Bitte beachten Sie, dass die permanente Spiegelung allein als Backup nicht ausreicht: Wenn die Originaldaten be­schädigt, un­beab­sichtigt geändert oder gelöscht werden, wird Robocopy auch die Sicherheits­kopie vernichten.

Die aktuelle Robocopy-Version für WinXP und Win2K ist Bestandteil der frei zugänglichen Windows Server 2003 Resource Kit Tools. Unter Vista ist Robocopy zum standardmäßig vorhandenen System-Tool aufgestiegen und befindet sich im Ordner Windows\\System32. Die Vista-Version ist nicht abwärtskompatibel.

Backup-Strategie

Eine komplette Backup-Strategie verlangt den Einsatz verschiedener Werkzeuge und individueller Anpassungen.

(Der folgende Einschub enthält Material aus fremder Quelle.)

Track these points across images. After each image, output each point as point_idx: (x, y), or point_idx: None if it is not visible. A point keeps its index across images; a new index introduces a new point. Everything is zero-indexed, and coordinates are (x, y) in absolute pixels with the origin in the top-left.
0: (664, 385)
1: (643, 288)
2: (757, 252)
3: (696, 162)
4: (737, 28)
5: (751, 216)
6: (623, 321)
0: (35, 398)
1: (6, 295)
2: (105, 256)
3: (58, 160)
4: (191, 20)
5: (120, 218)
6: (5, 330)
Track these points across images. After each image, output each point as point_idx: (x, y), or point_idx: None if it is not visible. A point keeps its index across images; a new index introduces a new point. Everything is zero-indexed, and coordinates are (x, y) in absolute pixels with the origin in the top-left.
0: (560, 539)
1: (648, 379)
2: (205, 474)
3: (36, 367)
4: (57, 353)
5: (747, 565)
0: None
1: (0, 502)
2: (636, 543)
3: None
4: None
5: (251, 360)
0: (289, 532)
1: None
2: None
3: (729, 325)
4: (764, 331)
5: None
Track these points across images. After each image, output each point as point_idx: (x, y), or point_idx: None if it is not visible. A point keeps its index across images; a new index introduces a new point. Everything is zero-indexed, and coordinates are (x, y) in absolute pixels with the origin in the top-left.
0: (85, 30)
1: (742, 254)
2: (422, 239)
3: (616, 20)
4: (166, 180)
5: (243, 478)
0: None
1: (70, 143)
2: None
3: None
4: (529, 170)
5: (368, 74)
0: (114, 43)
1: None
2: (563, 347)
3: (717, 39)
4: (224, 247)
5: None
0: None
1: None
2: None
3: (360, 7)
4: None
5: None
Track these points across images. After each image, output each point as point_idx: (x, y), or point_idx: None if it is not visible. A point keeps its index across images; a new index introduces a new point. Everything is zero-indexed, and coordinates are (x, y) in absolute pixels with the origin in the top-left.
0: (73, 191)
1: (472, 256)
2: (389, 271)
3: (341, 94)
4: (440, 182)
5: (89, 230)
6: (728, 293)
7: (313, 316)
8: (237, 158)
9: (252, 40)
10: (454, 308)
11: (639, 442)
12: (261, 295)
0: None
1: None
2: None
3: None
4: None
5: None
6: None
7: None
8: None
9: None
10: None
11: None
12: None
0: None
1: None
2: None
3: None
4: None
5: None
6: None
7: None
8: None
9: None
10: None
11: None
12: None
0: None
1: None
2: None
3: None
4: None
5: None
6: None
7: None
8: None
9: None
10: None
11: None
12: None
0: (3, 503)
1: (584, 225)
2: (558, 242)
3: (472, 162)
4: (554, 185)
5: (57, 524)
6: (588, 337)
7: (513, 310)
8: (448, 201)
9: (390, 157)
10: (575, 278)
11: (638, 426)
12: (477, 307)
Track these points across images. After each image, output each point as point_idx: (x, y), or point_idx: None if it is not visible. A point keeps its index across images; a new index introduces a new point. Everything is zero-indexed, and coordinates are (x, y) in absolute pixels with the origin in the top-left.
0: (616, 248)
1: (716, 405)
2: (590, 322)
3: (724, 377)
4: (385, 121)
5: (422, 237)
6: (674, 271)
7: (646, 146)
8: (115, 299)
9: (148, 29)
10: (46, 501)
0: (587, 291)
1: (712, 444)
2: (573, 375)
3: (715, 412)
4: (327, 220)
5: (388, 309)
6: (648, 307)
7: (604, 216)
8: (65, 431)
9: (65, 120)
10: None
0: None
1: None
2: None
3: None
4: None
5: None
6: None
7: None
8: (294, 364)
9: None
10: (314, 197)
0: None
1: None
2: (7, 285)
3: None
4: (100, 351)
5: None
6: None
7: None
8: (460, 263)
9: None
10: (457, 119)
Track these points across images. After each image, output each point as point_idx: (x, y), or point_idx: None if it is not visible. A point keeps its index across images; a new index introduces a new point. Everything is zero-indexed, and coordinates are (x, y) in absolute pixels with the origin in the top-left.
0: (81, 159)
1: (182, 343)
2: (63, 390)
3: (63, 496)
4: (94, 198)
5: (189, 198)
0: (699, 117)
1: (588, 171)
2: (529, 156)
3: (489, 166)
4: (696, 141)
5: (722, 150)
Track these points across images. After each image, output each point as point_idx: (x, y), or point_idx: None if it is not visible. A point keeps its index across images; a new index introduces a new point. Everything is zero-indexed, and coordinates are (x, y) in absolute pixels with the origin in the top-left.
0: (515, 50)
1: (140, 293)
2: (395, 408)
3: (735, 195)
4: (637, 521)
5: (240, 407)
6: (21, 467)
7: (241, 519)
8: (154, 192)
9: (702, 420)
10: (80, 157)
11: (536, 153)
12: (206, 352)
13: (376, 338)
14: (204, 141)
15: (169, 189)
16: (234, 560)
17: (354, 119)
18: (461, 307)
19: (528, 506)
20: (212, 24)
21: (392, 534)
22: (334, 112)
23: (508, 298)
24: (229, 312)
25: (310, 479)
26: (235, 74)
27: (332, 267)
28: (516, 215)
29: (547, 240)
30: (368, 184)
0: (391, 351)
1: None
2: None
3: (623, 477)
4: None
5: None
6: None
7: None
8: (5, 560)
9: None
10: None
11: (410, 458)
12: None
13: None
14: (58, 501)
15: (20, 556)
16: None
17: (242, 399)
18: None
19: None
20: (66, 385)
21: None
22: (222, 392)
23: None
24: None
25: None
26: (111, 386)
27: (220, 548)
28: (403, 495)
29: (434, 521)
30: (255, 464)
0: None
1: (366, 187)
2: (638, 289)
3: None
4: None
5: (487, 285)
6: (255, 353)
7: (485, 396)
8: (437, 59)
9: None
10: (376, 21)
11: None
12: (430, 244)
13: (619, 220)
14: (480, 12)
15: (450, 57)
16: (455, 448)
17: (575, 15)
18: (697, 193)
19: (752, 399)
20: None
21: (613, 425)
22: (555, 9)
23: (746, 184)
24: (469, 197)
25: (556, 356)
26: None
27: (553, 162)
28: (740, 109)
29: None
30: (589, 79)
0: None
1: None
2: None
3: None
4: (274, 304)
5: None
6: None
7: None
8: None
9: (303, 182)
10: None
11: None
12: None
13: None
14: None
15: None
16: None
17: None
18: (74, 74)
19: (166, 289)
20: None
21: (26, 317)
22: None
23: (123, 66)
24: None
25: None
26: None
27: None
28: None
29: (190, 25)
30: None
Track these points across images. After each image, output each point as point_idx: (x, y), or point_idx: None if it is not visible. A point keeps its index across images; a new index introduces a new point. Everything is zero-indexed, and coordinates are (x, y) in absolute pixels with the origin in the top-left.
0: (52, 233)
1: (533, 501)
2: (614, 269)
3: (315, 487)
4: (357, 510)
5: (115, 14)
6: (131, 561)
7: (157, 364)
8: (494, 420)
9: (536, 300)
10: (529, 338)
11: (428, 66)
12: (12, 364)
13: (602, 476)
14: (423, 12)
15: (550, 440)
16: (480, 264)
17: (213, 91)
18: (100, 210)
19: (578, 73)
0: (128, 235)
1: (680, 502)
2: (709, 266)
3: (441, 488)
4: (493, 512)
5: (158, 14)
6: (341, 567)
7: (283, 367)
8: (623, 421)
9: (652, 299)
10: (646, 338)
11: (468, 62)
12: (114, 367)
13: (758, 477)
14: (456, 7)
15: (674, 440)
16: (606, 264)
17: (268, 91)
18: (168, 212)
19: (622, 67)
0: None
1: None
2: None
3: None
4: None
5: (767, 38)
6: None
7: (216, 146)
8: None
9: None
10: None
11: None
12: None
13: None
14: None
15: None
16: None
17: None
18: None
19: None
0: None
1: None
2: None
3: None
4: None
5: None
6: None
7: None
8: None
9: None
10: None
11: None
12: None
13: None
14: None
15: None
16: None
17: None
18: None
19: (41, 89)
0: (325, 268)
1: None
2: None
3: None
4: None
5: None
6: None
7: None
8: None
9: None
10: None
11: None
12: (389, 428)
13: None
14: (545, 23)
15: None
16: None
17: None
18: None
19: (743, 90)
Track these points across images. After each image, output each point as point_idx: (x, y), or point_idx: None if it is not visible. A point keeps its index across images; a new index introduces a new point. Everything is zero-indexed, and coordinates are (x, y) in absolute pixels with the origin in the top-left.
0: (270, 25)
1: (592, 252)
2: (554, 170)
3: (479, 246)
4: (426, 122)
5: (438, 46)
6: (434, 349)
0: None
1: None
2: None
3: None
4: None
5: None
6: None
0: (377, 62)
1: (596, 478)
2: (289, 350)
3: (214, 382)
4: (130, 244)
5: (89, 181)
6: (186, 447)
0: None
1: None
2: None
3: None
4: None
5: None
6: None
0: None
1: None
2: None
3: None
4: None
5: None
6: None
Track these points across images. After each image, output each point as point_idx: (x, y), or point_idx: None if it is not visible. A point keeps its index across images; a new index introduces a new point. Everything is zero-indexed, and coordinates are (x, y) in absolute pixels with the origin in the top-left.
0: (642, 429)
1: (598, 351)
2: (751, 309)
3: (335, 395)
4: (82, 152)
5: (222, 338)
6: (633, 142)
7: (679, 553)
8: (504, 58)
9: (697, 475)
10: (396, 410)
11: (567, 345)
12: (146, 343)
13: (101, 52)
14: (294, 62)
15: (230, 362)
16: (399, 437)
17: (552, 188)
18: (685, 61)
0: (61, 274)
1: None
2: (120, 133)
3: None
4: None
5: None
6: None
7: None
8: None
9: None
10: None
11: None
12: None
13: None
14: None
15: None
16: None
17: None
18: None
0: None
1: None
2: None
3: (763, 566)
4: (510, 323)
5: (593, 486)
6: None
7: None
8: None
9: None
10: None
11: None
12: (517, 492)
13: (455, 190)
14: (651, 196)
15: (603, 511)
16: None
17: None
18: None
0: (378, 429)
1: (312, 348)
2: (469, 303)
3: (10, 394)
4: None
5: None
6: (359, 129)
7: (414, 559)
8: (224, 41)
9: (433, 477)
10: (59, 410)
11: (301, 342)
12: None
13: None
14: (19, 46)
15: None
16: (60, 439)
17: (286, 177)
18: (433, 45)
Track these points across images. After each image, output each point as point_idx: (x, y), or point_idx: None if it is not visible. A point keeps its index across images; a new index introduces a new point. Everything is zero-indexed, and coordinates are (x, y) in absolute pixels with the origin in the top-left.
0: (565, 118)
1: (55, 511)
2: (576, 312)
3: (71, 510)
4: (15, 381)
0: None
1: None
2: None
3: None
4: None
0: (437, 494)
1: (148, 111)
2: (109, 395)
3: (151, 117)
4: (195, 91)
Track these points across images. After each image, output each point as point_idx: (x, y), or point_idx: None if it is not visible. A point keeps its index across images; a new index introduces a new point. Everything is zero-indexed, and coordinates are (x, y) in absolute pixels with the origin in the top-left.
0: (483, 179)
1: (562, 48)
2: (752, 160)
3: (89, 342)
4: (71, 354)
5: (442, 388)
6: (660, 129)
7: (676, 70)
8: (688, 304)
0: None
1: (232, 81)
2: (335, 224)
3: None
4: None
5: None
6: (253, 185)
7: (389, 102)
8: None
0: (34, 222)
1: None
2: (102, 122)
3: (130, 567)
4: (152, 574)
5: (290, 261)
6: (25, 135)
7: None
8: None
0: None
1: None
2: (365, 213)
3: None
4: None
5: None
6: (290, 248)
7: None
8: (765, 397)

Wer graphische Oberflächen bevorzugt wird Gefallen an dem Microsoft-Tool «SyncToy» finden. Mit diesem Programm lassen sich Backupaufgaben zusammenklicken. Das Programm kennt Kommandozeilenparameter, so dass unter Zuhilfenahme des Taskplaners der Programmstart automatisiert erfolgen kann.

Nicht unerwähnt bleiben soll, dass in Arztpraxen aus verschiedenen Gründen eine Quartals­sicherung auf nicht wieder be­schreib­baren Speicher­medien (CD oder DVD) dringend zu empfehlen ist.

Links

Windows Server 2003 Resource Kit Tools (Microsoft-Webseite)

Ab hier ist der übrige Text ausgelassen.